■ **What is expected**
Work through the entries below and report how many lines include "floral". The number alone is the answer.
== Data for analysis ==
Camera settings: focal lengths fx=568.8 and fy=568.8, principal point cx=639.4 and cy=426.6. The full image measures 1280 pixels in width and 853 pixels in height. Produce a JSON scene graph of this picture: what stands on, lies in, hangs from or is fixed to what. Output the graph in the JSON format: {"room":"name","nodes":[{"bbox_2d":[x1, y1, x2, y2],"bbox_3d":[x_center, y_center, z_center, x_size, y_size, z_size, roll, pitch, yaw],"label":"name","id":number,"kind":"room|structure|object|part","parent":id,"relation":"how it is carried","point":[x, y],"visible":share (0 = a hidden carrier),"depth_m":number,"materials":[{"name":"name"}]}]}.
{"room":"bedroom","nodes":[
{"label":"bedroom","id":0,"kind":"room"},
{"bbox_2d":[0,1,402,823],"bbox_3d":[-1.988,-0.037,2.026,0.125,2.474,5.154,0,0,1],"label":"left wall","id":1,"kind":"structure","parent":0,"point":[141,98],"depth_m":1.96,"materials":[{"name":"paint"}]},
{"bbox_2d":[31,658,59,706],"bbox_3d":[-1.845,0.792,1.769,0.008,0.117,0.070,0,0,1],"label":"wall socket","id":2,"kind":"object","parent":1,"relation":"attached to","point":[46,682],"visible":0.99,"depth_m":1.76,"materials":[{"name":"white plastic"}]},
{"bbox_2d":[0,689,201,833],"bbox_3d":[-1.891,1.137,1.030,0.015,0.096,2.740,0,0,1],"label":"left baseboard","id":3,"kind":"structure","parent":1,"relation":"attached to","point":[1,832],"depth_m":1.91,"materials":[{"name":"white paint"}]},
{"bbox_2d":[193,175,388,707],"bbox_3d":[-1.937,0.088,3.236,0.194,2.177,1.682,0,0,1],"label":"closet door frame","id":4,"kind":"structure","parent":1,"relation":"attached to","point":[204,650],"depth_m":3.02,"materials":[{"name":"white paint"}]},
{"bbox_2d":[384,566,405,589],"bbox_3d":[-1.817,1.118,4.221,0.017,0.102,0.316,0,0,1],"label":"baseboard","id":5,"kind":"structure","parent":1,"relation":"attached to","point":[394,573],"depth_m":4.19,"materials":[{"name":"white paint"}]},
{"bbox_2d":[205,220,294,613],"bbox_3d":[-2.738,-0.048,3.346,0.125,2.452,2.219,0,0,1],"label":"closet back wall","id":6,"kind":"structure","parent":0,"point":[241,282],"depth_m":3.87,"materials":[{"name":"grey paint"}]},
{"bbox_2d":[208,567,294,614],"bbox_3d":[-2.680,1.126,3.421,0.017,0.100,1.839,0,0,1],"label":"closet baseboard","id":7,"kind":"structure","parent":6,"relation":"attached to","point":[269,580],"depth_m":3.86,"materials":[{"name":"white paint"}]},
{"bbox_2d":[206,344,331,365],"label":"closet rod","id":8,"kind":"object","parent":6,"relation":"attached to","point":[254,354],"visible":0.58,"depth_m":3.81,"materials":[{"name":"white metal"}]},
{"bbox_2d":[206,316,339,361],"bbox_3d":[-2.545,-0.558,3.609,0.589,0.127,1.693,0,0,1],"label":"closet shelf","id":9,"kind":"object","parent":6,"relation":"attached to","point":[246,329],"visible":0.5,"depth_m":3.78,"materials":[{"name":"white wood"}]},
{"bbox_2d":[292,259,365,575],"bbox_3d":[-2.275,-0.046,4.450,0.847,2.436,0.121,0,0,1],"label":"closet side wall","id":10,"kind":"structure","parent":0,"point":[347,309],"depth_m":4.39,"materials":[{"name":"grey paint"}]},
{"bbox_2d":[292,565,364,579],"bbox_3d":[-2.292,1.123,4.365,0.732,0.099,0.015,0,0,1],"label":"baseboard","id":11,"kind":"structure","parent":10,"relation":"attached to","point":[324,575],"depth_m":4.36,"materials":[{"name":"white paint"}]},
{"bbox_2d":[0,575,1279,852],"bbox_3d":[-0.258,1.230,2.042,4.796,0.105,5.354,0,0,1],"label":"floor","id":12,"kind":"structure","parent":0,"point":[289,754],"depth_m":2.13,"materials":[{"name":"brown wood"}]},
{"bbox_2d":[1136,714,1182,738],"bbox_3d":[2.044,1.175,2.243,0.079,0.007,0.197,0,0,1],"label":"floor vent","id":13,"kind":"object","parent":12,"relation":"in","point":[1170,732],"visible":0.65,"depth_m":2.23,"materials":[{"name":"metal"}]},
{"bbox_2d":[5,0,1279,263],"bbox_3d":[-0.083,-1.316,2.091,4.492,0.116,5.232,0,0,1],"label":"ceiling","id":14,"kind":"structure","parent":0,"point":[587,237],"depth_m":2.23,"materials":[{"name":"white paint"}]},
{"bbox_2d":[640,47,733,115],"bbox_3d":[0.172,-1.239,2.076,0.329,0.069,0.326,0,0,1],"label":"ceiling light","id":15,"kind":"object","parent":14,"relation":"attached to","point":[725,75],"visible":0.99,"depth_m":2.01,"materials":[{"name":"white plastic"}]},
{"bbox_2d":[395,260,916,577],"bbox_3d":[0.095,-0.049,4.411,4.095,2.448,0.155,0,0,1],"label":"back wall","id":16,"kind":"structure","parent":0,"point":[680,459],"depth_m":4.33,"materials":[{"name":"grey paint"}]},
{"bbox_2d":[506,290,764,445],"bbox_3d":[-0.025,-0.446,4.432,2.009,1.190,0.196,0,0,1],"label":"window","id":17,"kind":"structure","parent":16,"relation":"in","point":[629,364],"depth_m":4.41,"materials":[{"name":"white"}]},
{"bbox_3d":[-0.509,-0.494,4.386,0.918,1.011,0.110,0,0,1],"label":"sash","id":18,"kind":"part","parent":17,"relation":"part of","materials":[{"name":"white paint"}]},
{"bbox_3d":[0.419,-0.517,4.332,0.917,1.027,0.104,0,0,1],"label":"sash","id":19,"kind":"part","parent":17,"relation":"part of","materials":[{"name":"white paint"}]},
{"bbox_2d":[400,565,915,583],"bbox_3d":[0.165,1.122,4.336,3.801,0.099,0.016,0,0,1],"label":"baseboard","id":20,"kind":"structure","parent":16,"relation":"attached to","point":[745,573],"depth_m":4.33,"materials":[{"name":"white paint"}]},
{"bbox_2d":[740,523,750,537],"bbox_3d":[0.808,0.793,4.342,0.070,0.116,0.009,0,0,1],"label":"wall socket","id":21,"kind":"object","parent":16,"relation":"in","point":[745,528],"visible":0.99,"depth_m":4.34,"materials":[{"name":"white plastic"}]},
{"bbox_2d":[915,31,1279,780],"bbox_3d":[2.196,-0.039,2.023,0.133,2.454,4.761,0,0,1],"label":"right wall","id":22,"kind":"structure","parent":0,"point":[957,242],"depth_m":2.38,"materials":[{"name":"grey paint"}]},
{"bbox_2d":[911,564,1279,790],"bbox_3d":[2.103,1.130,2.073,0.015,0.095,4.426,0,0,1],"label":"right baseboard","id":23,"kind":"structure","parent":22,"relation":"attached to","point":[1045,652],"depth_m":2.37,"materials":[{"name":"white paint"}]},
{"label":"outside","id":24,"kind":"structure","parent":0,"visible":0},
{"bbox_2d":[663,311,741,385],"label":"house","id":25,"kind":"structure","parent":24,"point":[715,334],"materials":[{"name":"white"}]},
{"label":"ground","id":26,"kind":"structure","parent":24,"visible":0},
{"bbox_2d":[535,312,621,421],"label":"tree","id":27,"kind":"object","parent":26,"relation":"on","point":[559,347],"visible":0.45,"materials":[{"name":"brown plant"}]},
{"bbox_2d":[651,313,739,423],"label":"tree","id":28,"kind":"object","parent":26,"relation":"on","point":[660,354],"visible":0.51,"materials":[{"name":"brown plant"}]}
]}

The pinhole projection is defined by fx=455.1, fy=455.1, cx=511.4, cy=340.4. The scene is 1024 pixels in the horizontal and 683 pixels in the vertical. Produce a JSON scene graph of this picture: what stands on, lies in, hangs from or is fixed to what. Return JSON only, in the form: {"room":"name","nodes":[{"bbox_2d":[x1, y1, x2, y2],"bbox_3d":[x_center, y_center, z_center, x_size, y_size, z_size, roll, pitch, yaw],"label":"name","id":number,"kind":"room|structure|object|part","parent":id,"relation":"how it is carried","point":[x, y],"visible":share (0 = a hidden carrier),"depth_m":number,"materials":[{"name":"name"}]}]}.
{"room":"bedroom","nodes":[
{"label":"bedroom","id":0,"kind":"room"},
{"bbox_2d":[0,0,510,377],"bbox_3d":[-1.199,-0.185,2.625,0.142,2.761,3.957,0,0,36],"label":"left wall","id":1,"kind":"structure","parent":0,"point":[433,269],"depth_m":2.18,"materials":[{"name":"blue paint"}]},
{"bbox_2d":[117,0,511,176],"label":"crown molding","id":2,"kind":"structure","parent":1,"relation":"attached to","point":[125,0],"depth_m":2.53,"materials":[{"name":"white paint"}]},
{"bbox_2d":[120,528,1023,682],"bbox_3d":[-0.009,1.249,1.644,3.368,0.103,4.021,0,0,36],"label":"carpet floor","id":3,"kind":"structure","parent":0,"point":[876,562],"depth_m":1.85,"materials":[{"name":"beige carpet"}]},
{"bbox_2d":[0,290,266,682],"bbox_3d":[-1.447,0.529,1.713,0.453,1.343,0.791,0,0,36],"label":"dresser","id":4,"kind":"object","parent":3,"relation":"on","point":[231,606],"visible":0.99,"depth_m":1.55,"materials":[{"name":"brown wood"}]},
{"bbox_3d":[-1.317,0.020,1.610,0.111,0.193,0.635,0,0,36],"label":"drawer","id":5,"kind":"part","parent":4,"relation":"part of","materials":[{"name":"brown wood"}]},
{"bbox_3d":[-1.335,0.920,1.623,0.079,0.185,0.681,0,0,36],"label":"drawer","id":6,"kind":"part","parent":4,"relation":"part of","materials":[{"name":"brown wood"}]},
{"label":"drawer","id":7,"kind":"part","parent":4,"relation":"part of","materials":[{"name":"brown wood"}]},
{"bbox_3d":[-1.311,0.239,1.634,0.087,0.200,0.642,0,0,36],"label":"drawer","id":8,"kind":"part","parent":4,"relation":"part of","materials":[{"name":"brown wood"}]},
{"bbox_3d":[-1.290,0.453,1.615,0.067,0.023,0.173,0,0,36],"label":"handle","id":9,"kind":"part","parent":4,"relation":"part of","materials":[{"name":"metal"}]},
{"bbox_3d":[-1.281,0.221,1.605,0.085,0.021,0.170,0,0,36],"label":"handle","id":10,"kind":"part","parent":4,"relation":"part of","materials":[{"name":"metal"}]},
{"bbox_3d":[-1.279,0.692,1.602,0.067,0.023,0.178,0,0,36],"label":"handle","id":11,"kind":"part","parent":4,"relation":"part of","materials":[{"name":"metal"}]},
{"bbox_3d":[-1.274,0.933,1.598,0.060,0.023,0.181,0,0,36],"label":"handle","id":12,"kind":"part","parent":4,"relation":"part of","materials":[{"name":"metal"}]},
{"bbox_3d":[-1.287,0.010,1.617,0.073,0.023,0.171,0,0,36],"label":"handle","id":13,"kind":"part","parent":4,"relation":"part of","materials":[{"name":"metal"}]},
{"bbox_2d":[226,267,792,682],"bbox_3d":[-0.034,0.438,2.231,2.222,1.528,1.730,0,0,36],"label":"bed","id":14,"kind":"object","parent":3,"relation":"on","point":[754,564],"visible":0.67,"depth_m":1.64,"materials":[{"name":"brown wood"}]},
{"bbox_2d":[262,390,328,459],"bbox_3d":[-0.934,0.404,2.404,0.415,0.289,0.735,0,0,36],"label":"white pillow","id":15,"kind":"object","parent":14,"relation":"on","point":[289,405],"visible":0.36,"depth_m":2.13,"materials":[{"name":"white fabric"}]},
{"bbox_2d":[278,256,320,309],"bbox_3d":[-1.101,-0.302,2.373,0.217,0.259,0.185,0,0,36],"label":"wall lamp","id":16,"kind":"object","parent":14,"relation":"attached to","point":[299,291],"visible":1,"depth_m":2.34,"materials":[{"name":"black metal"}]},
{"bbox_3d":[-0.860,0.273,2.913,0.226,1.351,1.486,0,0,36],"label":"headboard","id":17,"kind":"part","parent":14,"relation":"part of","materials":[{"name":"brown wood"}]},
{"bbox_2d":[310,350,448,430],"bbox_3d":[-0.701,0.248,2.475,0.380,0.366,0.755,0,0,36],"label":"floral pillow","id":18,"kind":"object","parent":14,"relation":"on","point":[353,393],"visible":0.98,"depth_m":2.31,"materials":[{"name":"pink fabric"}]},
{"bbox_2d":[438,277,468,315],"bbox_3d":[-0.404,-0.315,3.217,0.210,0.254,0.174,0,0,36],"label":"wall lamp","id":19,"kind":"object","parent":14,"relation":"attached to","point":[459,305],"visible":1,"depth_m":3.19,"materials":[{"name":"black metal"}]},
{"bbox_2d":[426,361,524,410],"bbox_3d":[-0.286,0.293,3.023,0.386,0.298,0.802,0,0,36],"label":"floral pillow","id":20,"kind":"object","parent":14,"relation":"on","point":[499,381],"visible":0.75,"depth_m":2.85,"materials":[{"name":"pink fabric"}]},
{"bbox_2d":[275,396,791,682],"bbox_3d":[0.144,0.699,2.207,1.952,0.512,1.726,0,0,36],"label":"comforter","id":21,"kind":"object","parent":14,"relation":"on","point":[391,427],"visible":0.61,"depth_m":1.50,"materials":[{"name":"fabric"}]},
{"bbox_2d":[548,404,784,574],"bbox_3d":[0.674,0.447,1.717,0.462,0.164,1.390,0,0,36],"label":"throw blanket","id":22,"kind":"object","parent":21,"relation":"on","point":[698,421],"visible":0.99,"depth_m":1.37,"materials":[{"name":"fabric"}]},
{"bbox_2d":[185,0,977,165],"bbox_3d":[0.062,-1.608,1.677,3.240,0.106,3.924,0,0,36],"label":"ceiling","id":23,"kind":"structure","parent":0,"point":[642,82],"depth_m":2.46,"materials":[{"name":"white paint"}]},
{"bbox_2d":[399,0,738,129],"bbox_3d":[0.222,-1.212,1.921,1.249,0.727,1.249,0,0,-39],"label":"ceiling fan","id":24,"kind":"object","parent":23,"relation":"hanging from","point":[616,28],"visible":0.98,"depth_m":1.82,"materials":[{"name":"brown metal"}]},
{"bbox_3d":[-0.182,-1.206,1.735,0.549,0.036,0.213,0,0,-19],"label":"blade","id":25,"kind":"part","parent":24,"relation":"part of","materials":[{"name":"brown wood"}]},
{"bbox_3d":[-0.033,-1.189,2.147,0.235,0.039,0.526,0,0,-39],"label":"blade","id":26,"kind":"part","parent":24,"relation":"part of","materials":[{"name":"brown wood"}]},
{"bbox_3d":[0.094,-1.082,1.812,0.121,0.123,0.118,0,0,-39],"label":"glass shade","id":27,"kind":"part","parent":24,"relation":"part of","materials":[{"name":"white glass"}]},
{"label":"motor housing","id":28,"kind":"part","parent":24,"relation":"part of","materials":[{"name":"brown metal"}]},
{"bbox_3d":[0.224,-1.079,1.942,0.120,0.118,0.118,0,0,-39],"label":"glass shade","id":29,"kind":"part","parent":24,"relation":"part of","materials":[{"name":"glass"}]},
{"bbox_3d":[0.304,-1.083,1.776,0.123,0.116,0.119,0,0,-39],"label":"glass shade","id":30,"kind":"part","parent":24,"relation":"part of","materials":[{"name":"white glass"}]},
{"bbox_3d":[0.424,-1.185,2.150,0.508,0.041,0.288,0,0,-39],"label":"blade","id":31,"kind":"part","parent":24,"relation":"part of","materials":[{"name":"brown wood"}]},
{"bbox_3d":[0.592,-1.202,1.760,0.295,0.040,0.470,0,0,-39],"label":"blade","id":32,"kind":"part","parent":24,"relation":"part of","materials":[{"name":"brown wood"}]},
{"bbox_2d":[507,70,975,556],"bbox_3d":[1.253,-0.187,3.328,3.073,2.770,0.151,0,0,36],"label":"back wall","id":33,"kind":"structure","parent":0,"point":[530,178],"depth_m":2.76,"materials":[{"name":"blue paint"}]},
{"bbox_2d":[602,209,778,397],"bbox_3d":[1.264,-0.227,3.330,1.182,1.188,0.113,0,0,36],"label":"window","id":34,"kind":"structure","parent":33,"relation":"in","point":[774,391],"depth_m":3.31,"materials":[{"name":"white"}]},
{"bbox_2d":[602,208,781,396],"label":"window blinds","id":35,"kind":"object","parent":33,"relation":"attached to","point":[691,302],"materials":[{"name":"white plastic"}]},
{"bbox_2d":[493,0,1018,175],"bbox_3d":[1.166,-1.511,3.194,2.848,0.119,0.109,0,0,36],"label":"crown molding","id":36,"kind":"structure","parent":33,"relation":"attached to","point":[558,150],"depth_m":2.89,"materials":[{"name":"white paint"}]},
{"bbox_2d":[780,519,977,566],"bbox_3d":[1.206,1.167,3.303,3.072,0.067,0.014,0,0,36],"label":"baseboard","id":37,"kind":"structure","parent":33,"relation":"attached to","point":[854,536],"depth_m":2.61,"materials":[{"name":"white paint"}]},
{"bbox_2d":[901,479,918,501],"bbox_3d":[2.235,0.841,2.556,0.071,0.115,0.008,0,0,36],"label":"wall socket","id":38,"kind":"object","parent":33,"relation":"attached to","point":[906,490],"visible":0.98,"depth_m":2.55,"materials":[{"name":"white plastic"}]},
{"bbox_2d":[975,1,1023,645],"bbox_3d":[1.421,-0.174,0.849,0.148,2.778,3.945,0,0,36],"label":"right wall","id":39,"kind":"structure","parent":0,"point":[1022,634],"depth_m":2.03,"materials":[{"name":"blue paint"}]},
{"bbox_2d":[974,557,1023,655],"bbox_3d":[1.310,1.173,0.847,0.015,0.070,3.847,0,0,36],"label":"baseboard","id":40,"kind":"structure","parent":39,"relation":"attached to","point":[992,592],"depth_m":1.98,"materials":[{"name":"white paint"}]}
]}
===
■ **Expected answer**
2